Le Nigeria est un pays très religieux. Certaines personnes pourraient être d’avis que le fait d’avoir un événement où l’on boit du vin favorise l’alcoolisme. Quelle est votre position à ce sujet?
On peut à peine voir quelqu’un qui s’enivre de vin. Il faut un certain temps avant qu’une bouteille de vin puisse être entièrement consommée. Médicalement, le vin est bon pour la santé, le foie, la libido et même la peau. Cependant, tout ce que l’on fait en excès est mauvais.
Boire du vin devrait être une activité sociale, pas quelque chose que l’on s’assoit seul, à moins d’être triste. On ne peut pas aller à une fête et boire une bouteille de vin sans partager avec personne. Dans l’industrie du vin, nous encourageons les gens à ne jamais boire seuls. En buvant du vin entre amis, on peut même discuter de ce qui dérange et se sentir mieux. Mon avertissement aux gens est qu’ils doivent apprécier le vin et ne pas en abuser.
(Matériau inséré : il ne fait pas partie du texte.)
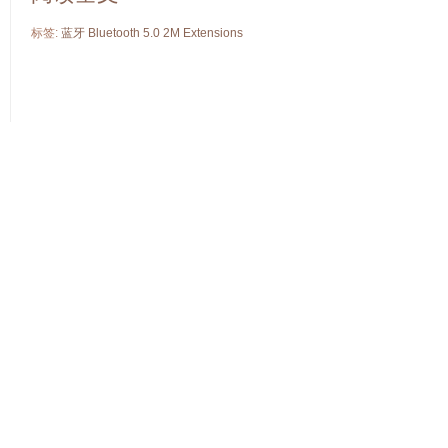
标签:
蓝牙
Bluetooth
5.0
2M
Extensions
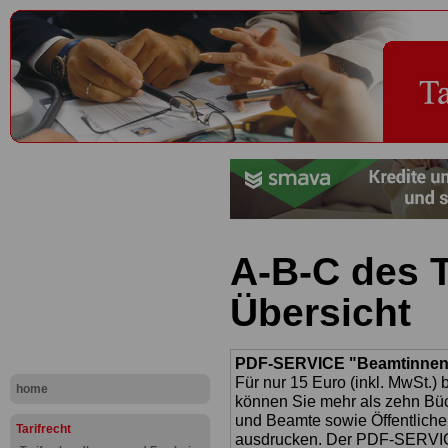
A-B-C des T
Übersicht
PDF-SERVICE "Beamtinnen u
Für nur 15 Euro (inkl. MwSt.) 
home
können Sie mehr als zehn B
und Beamte sowie Öffentlicher
Tarifrecht
ausdrucken. Der PDF-SERVICE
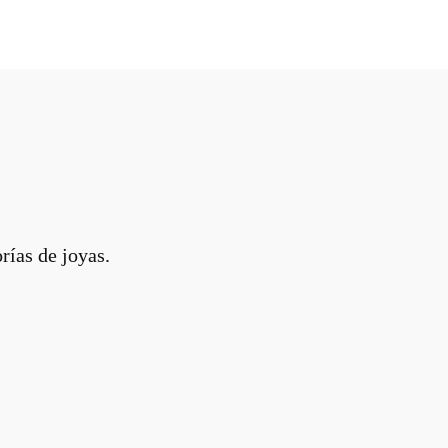
rías de joyas.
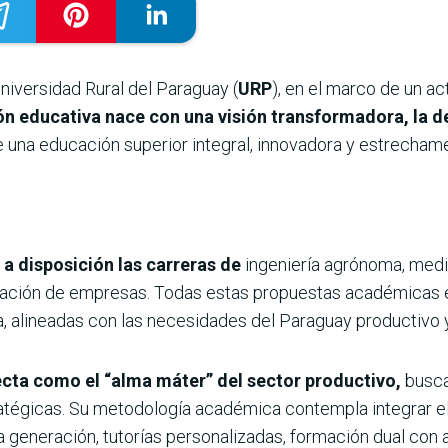
Universidad Rural del Paraguay (
URP
), en el marco de un a
ión educativa nace con una visión transformadora, la de
e una educación superior integral, innovadora y estrecham
 a disposición las carreras de
ingeniería agrónoma, medic
stración de empresas. Todas estas propuestas académicas
, alineadas con las necesidades del Paraguay productivo y 
ecta como el “alma máter” del sector productivo,
busca
atégicas. Su metodología académica contempla integrar el i
ma generación, tutorías personalizadas, formación dual con 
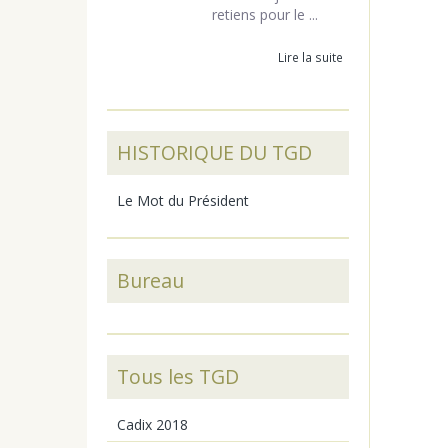
retiens pour le ...
Lire la suite
HISTORIQUE DU TGD
Le Mot du Président
Bureau
Tous les TGD
Cadix 2018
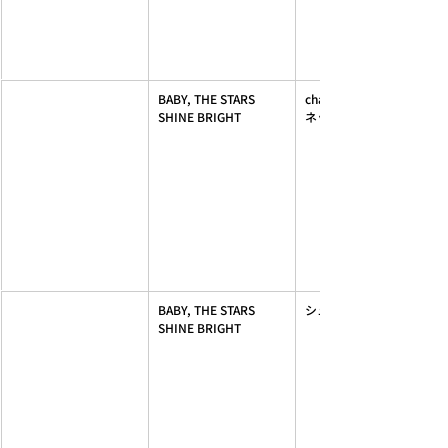
BABY, THE STARS 
champetre fleurieマザ
SHINE BRIGHT
ネット
BABY, THE STARS 
シュガーブーケ柄マルチケ
SHINE BRIGHT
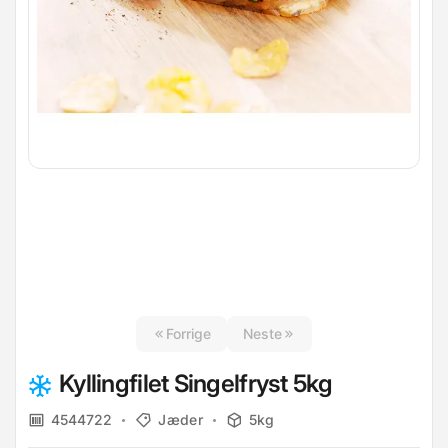
Forrige
Neste
Kyllingfilet Singelfryst 5kg
4544722
Jæder
5kg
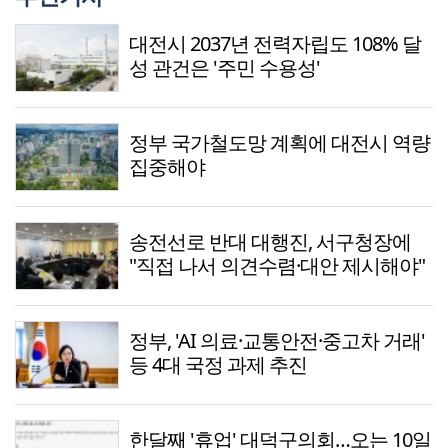
대전시 2037년 전력자립도 108% 달
성 관건은 '주민 수용성'
정부 국가철도망 계획에 대전시 역량
집중해야
송전선로 반대 대행진, 서구청장에
"직접 나서 의견수렴·대안 제시해야"
정부, 'AI 의료·교통안전·중고차 거래'
등 4대 국정 과제 추진
한달째 '휴업' 대덕구의회…오는 10일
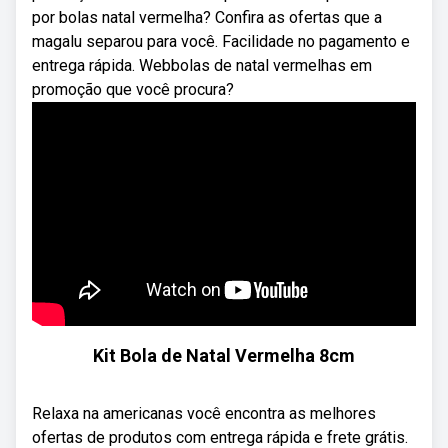
por bolas natal vermelha? Confira as ofertas que a
magalu separou para você. Facilidade no pagamento e
entrega rápida. Webbolas de natal vermelhas em
promoção que você procura?
Kit Bola de Natal Vermelha 8cm
Relaxa na americanas você encontra as melhores
ofertas de produtos com entrega rápida e frete grátis.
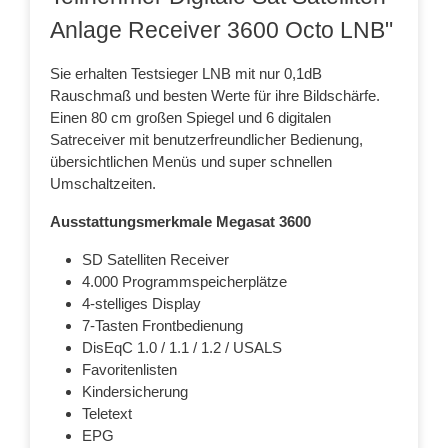
Anlage Receiver 3600 Octo LNB"
Sie erhalten Testsieger LNB mit nur 0,1dB
Rauschmaß und besten Werte für ihre Bildschärfe.
Einen 80 cm großen Spiegel und 6 digitalen
Satreceiver mit benutzerfreundlicher Bedienung,
übersichtlichen Menüs und super schnellen
Umschaltzeiten.
Ausstattungsmerkmale Megasat 3600
SD Satelliten Receiver
4.000 Programmspeicherplätze
4-stelliges Display
7-Tasten Frontbedienung
DisEqC 1.0 / 1.1 / 1.2 / USALS
Favoritenlisten
Kindersicherung
Teletext
EPG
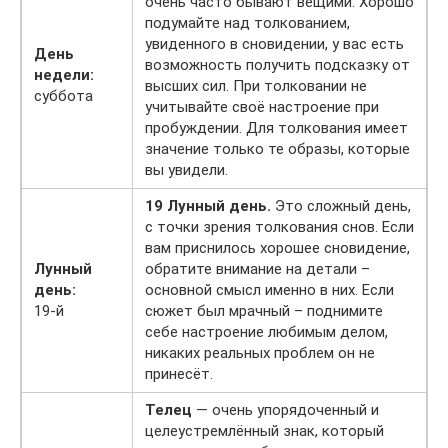
очень часто бывают вещими. Хорошо
подумайте над толкованием,
увиденного в сновидении, у вас есть
День
возможность получить подсказку от
недели:
высших сил. При толковании не
суббота
учитывайте своё настроение при
пробуждении. Для толкования имеет
значение только те образы, которые
вы увидели.
19 Лунный день.
Это сложный день,
с точки зрения толкования снов. Если
вам приснилось хорошее сновидение,
Лунный
обратите внимание на детали –
день:
основной смысл именно в них. Если
19-й
сюжет был мрачный – поднимите
себе настроение любимым делом,
никаких реальных проблем он не
принесёт.
Телец
— очень упорядоченный и
целеустремлённый знак, который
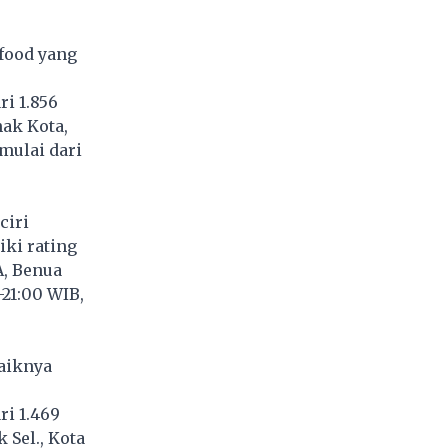
afood yang
ri 1.856
nak Kota,
mulai dari
ciri
iki rating
A, Benua
-21:00 WIB,
aiknya
ri 1.469
 Sel., Kota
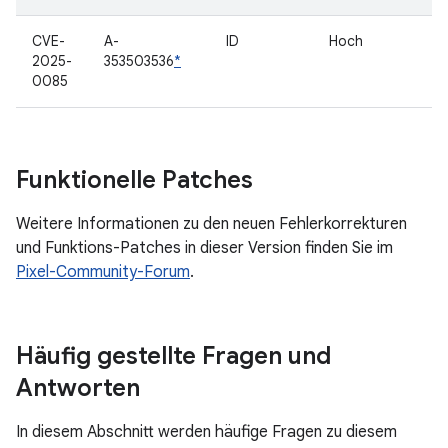
CVE-
A-
ID
Hoch
2025-
353503536
*
0085
Funktionelle Patches
Weitere Informationen zu den neuen Fehlerkorrekturen
und Funktions-Patches in dieser Version finden Sie im
Pixel-Community-Forum
.
Häufig gestellte Fragen und
Antworten
In diesem Abschnitt werden häufige Fragen zu diesem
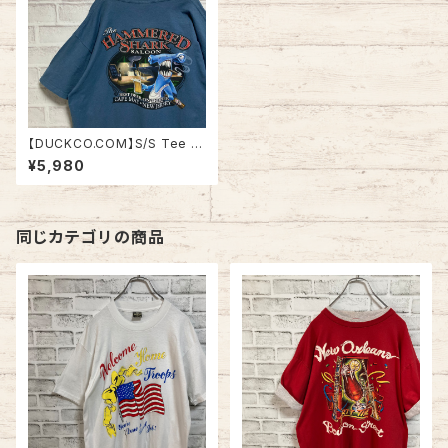
【DUCKCO.COM】S/S Tee L
“HAMMERHEAD SHARK” T
¥5,980
シャツ “ハンマーヘッドシャー
ク” バックプリント 両面プリント
サメ アメリカ 古着
同じカテゴリの商品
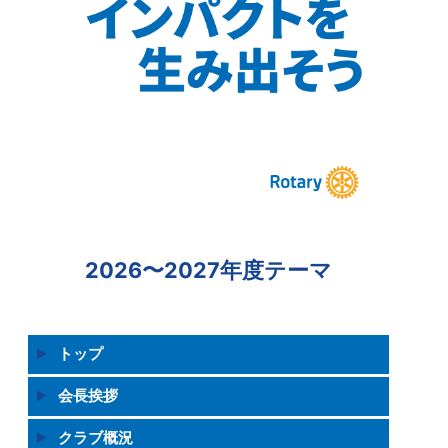
2026〜2027年度テーマ
トップ
会長挨拶
クラブ概況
On dit que certains experts en vin peuvent dire où et quand un vin a été produit simplement en le goûtant. Comment cultiver une telle compétence ?
Cela peut se faire simplement par dégustation. C’est pourquoi je ne fais pas que boire. Il s’agit d’encourager les gens à en savoir plus sur ce qu’ils boivent. Plus on en sait, plus on a de liberté pour choisir. Aussi, parce que vous savez, vous pouvez dire ce que vous aimez et ce que vous n’aimez pas.
Quelles sont vos qualifications éducatives?
Pour mes études élémentaires, j’ai fréquenté l’école primaire méthodiste à Apapa, Lagos. Je suis allé à l’école secondaire Wahab Folawiyo, également à Lagos.
Après cela, j’ai poursuivi mes études à l’école polytechnique fédérale d’Oko, dans l’État d’Anambra, où j’ai obtenu un diplôme en banque et finance. Plus tard, j’ai déménagé à l’Université d’Ibadan, où j’ai étudié l’économie. J’ai également obtenu une maîtrise dans le même cursus de la même institution.
J’ai ensuite commencé ma carrière professionnelle à l’Union Bank. Plus tard, j’ai quitté Union Bank, je me suis marié et j’ai pris ma retraite à un très jeune âge. Ma vie a été tout un voyage après cela. Cela a été plein de voyages et de travail, puis j’ai déménagé au Liban en 2004 avec mon premier mari décédé, qui était libanais. J’ai fait la navette entre le Liban et le Royaume-Uni jusqu’en 2008. Je suis revenue (au Nigeria) à la mort de mon mari. J’étais enceinte quand il est mort. Nous sommes retournés au Nigeria et mon voyage viticole a bien commencé.
J’ai ensuite rencontré mon mari actuel, qui est français, en 2010. Nous nous sommes mariés en 2015 et j’ai déménagé en France en 2016.
De votre point de vue, quelle est la différence entre un bon et un mauvais vin ?
En fait, personne n’a le droit de faire du mauvais vin de nos jours car tout (le processus) est désormais écrit en majuscules.
Je ne pense pas qu’il y ait de mauvais vins; il n’y a que des vins qui ne sont pas bien faits. On pourrait dire qu’un vin en particulier est mauvais, alors que d’autres personnes pourraient l’aimer.
Ce que j’appellerai un mauvais vin, c’est un vin mal fait. Et ce sont les types de vins qui m’inquiètent. Ce sont ceux qui sont fabriqués strictement à des fins commerciales, sans passer par le processus établi de vinification. Je ne les appelle même pas du mauvais vin ; Je les qualifie de détritus.